Ils nous ont fouillés comme si nous portions des bombes ; pas de chagrin. Ils ont touché notre dos, vérifié nos chaussettes, scruté nos yeux. Un soldat, si c’est ainsi que l’on peut décrire un criminel, a regardé un étudiant qui voyageait avec nous et a commencé à l’interroger sur l’endroit où il vit et sur ses connaissances.
L’équipe du consulat a vérifié nos noms à nouveau et a été si gentille et chaleureuse. Elle nous a donné de la nourriture et nous a informés que leur équipe de l’ambassade de France nous attendrait à notre arrivée en Jordanie.

Une femme évacuée

Dans le bus pour la Jordanie, personne ne parlait. Mais le chagrin a son propre langage. Notre silence était un hymne. Un chant funèbre pour les familles que nous avons quittées. Pour les enfants que nous ne reverrons peut-être jamais. Pour la vérité qu’il nous était interdit de porter.
Deux sièges derrière moi, une fille a chuchoté. Elle ne m’a pas demandé mon nom. Je n’ai jamais demandé le sien, mais elle a dit : « Mon père est resté. Il a dit qu’il préférait mourir dans sa maison que dans une tente. Mon petit frère a 5 ans, je lui ai dit que je ramènerais du chocolat de France, il a souri. Il ne sait pas que c’est peut-être un adieu pour toujours. »
Elle a tiré ses manches sur ses mains, a regardé le sol et a murmuré : « J’ai l’impression d’avoir laissé mon âme sous les décombres. Et maintenant, j’ai peur que quelqu’un marche dessus. » Mais une phrase me hante encore aujourd’hui. Lorsqu’elle m’a dit : « Je suis convaincue que je retournerai chez ma mère et que je lui expliquerai mon voyage, et qu’elle me dira : “Bonjour, ma fille, tu es en retard !” »
Pas de pleurs. Pas de sanglots. Juste le silence, et un silence si lourd qu’il pressait nos poumons. Comme moi, cette fille est quelque part en France maintenant. Mangeant du pain. Elle étudie le français, le droit ou une autre science. Mais une partie d’elle, une partie de nous tous, est toujours à Gaza, criant derrière un mur effondré que personne n’arrive à percer.

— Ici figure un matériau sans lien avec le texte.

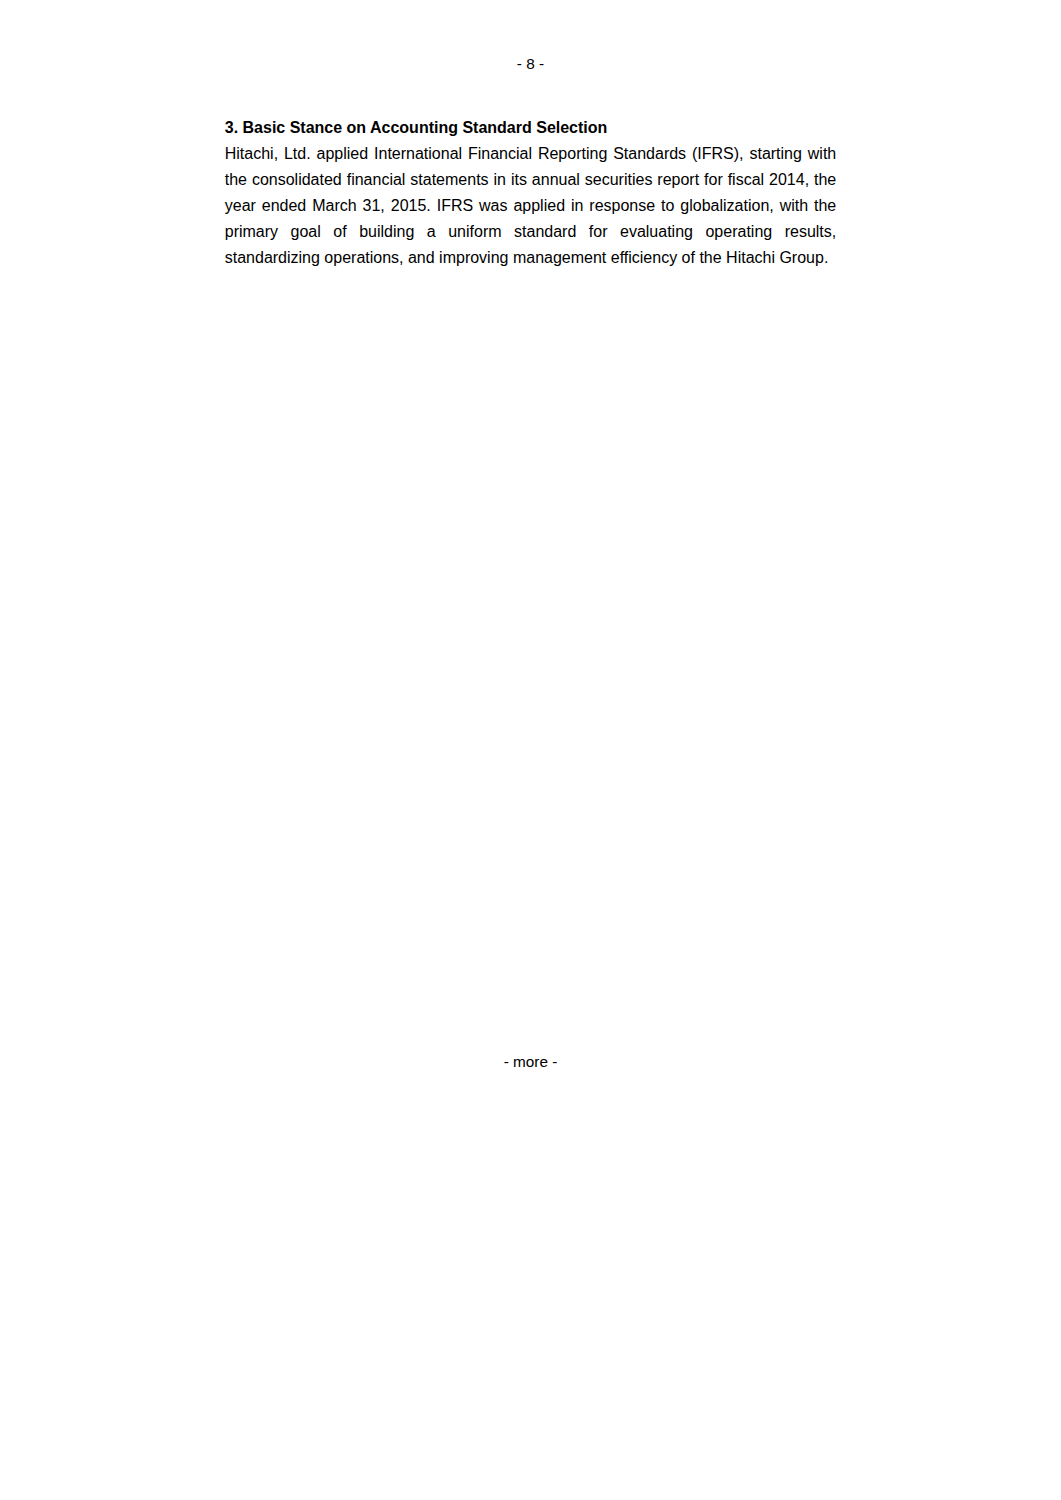- 8 -
3. Basic Stance on Accounting Standard Selection
Hitachi, Ltd. applied International Financial Reporting Standards (IFRS), starting with the consolidated financial statements in its annual securities report for fiscal 2014, the year ended March 31, 2015. IFRS was applied in response to globalization, with the primary goal of building a uniform standard for evaluating operating results, standardizing operations, and improving management efficiency of the Hitachi Group.
- more -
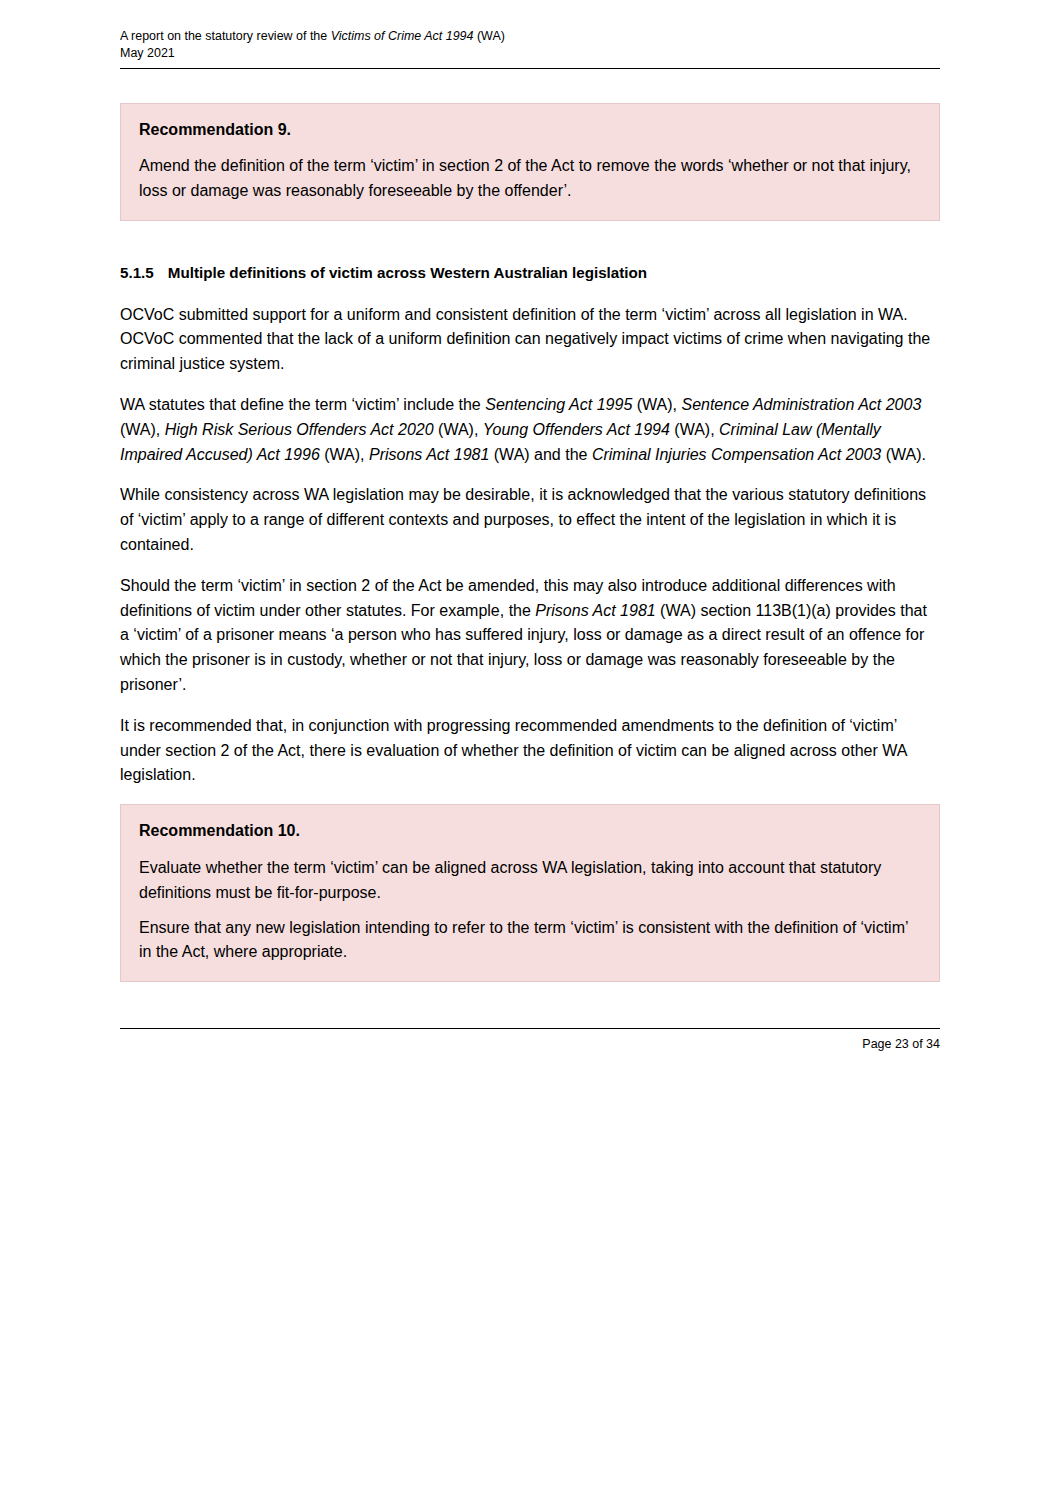A report on the statutory review of the Victims of Crime Act 1994 (WA) May 2021
Recommendation 9.
Amend the definition of the term ‘victim’ in section 2 of the Act to remove the words ‘whether or not that injury, loss or damage was reasonably foreseeable by the offender’.
5.1.5 Multiple definitions of victim across Western Australian legislation
OCVoC submitted support for a uniform and consistent definition of the term ‘victim’ across all legislation in WA. OCVoC commented that the lack of a uniform definition can negatively impact victims of crime when navigating the criminal justice system.
WA statutes that define the term ‘victim’ include the Sentencing Act 1995 (WA), Sentence Administration Act 2003 (WA), High Risk Serious Offenders Act 2020 (WA), Young Offenders Act 1994 (WA), Criminal Law (Mentally Impaired Accused) Act 1996 (WA), Prisons Act 1981 (WA) and the Criminal Injuries Compensation Act 2003 (WA).
While consistency across WA legislation may be desirable, it is acknowledged that the various statutory definitions of ‘victim’ apply to a range of different contexts and purposes, to effect the intent of the legislation in which it is contained.
Should the term ‘victim’ in section 2 of the Act be amended, this may also introduce additional differences with definitions of victim under other statutes. For example, the Prisons Act 1981 (WA) section 113B(1)(a) provides that a ‘victim’ of a prisoner means ‘a person who has suffered injury, loss or damage as a direct result of an offence for which the prisoner is in custody, whether or not that injury, loss or damage was reasonably foreseeable by the prisoner’.
It is recommended that, in conjunction with progressing recommended amendments to the definition of ‘victim’ under section 2 of the Act, there is evaluation of whether the definition of victim can be aligned across other WA legislation.
Recommendation 10.
Evaluate whether the term ‘victim’ can be aligned across WA legislation, taking into account that statutory definitions must be fit-for-purpose.
Ensure that any new legislation intending to refer to the term ‘victim’ is consistent with the definition of ‘victim’ in the Act, where appropriate.
Page 23 of 34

La découverte de la Palestine

Nous sommes passés dans les territoires palestiniens occupés. Quatre heures à travers une terre que je n’avais jamais vue. Parce que nous sommes de Gaza. Nous n’avons jamais vu notre propre terre. Le reste de la Palestine nous a toujours été interdit.
Et pourtant, c’était là : des montagnes. Des vignes. Des collines couvertes d’oliviers. La mer Morte et, enfin, les stations balnéaires. Les hôtels cinq-étoiles, les Européens qui bronzent en bikini alors qu’à trente kilomètres de là, des enfants sont enterrés à plusieurs sous une tente.
C’est le théâtre cruel de l’occupation : génocide en Méditerranée, cocktails dans la mer Morte.
Nous avons été installés dans un hôtel à Amman, à l’InterContinental Jordan, un hôtel magnifique, dont tous les frais étaient couverts par la France. Il y avait tout ce dont on pouvait avoir besoin, mais jamais ce que l’on voulait.
Chaque nuit, je fixe le plafond et me demande : les ai-je trahis ? Ai-je abandonné ma mère, ma sœur, mon peuple ?
Nous y avons passé deux nuits, du mercredi 9 au vendredi 11 juillet à l’aube. Ce furent deux jours entiers de silence et de solitude dans une chambre d’hôtel très luxueuse. Nous avons été conduits de l’hôtel à l’aéroport, avec beaucoup d’attente et de vérifications, pour finalement être mis dans un vol pour Paris.
Le voyage était tellement bouleversant. C’était la première fois que je prenais l’avion. J’ai été très malade tout en m’émerveillant de l’immensité du monde. Et de la manière dont un minuscule morceau de terre a permis au monde entier de se réveiller et de comprendre à quel point il se trompait.
Nous avons atterri à l’aéroport Charles-de-Gaulle. Nous avons été contrôlés une nouvelle fois et nous avons obtenu un visa d’étudiant. Mes grands amis m’attendaient avec les plus belles fleurs et une accolade très chaleureuse.
Me voilà à Paris désormais. En sécurité. Je dors dans un lit chaud très confortable. Et chaque nuit, je fixe le plafond et me demande : les ai-je trahis ? Ai-je abandonné ma mère, ma sœur, mon peuple ?
La culpabilité me brûle l’estomac et m’empêche de garder quoi que ce soit à l’intérieur, que ce soit de la nourriture ou des larmes. Partir était-il un acte de courage ou de désertion ? Mais je sais ceci : je n’ai pas quitté Gaza pour l’oublier. Je l’ai quittée pour la venger avec la langue, avec la politique, avec une mémoire plus vive que les balles.
Je suis partie pour apprendre la langue des tribunaux qui ne nous ont jamais sauvés. Pour utiliser leurs propres outils afin de graver notre nom dans l’histoire.
Vous, dans vos ambassades, vos salles de rédaction et vos studios de télévision, vous entendrez parler de moi. Je ne serai pas votre histoire à succès, je serai votre miroir. Et vous n’aimerez pas ce que vous y verrez.
J’ai quitté Gaza sans rien. Pas de sac. Pas de livres. Pas de cadeau d’adieu. Seulement de la rage. »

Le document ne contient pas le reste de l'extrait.